Author: Anne Ursu
Publisher: Walden Pond Press
Pages: 313
Release Date: 7/27/11
Reviewed by Sabrina
Once upon a time, Hazel and Jack were best friends. They had been best friends since they were six, spending hot Minneapolis summers and cold Minneapolis winters together, dreaming of Hogwarts and Oz, superheroes and baseball. Now that they were eleven, it was weird for a boy and a girl to be best friends. But they couldn't help it - Hazel and Jack fit, in that way you only read about in books. And they didn't fit anywhere else.
And then, one day, it was over. Jack just stopped talking to Hazel. And while her mom tried to tell her that this sometimes happens to boys and girls at this age, Hazel had read enough stories to know that it's never that simple. And it turns out, she was right. Jack's heart had been frozen, and he was taken into the woods by a woman dressed in white to live in a palace made of ice. Now, it's up to Hazel to venture into the woods after him. Hazel finds, however, that these woods are nothing like what she's read about, and the Jack that Hazel went in to save isn't the same Jack that will emerge. Or even the same Hazel.

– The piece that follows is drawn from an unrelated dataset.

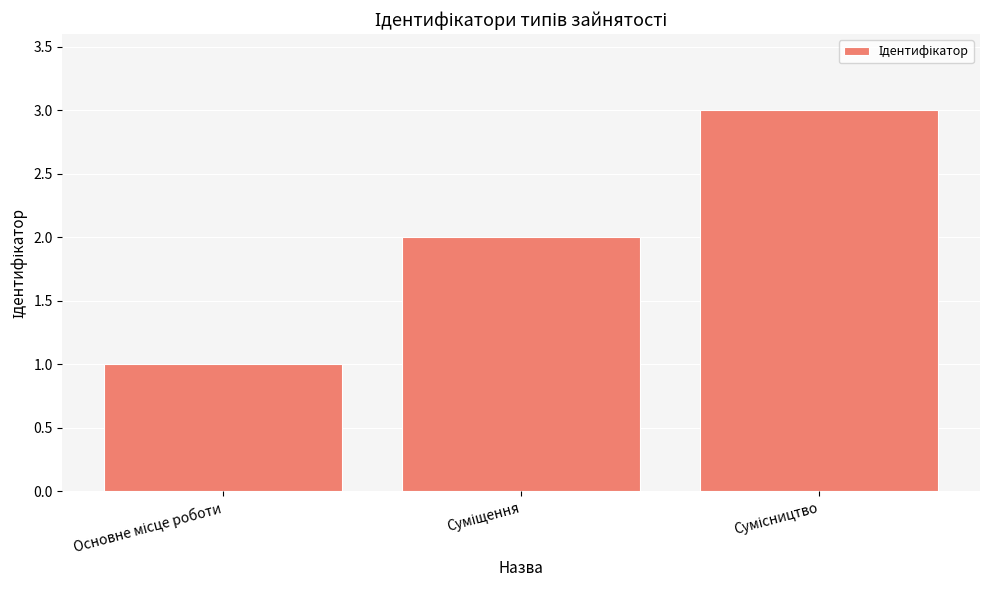

What is the sum of all values?

6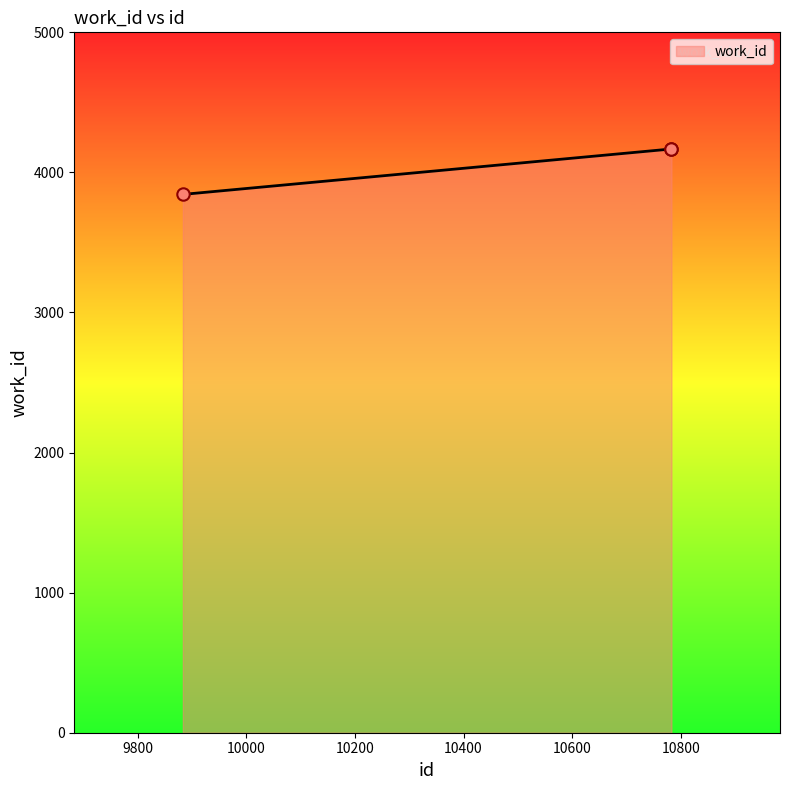

What is the smallest value displayed?

3843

Inspired by Hans Christian Andersen's "The Snow Queen," Breadcrumbs is a story of the struggle to hold on, and the things we leave behind.
My Thoughts
I don't often read a lot of Middle Grade novels but this one had caught my eye for weeks. I finally got myself to buy the book. First thing I have to say about it? I don't think that the intended age group will exactly want to read this one.
The first half of the story deals with Hazel's problems in the real world. This would have to be the most depressing part of the novel. Hazel goes through issues such as not fitting in and her parent's divorce. Her friendship with Jack becomes strained as his friends try to separate them. Everything becomes different when the children around her begin to change into teenagers. In the second half, Jack changes when a magical glass shard gets caught in his eye. When he's out alone in the snow, the Snow Queen becomes interested in him and persuades him to come with her.
I did not expect to be so wowed by Breadcrumbs. The writing is beautiful and the atmosphere and the mood of the novel is slow, majestic and dreamlike. I felt like I was with Hazel out in the woods, hearing the snow crunch under my shoes and feeling the bitter cold air against my skin. Anne Ursu also has an amazing talent of conveying emotions to the reader. I cried when Hazel had lost her friend, Jack, or when she tried so hard to fit in but didn't quite cut it.
Hazel is a smart, imaginative young girl. I loved reading about her worries and decisions. She's wonderful heroine that I would love to see more often in other works. Her journey through the forest makes her learn the harsh facts about both the world of the woods and the wold where she had come from.
The ending was left with many loose-ends, but it was a reasonable, almost perfect ending for the story. That doesn't mean that I liked it though.
Overall, Breadcrumbs is a great book that might work well for those who are fans of contemporary or fantasy.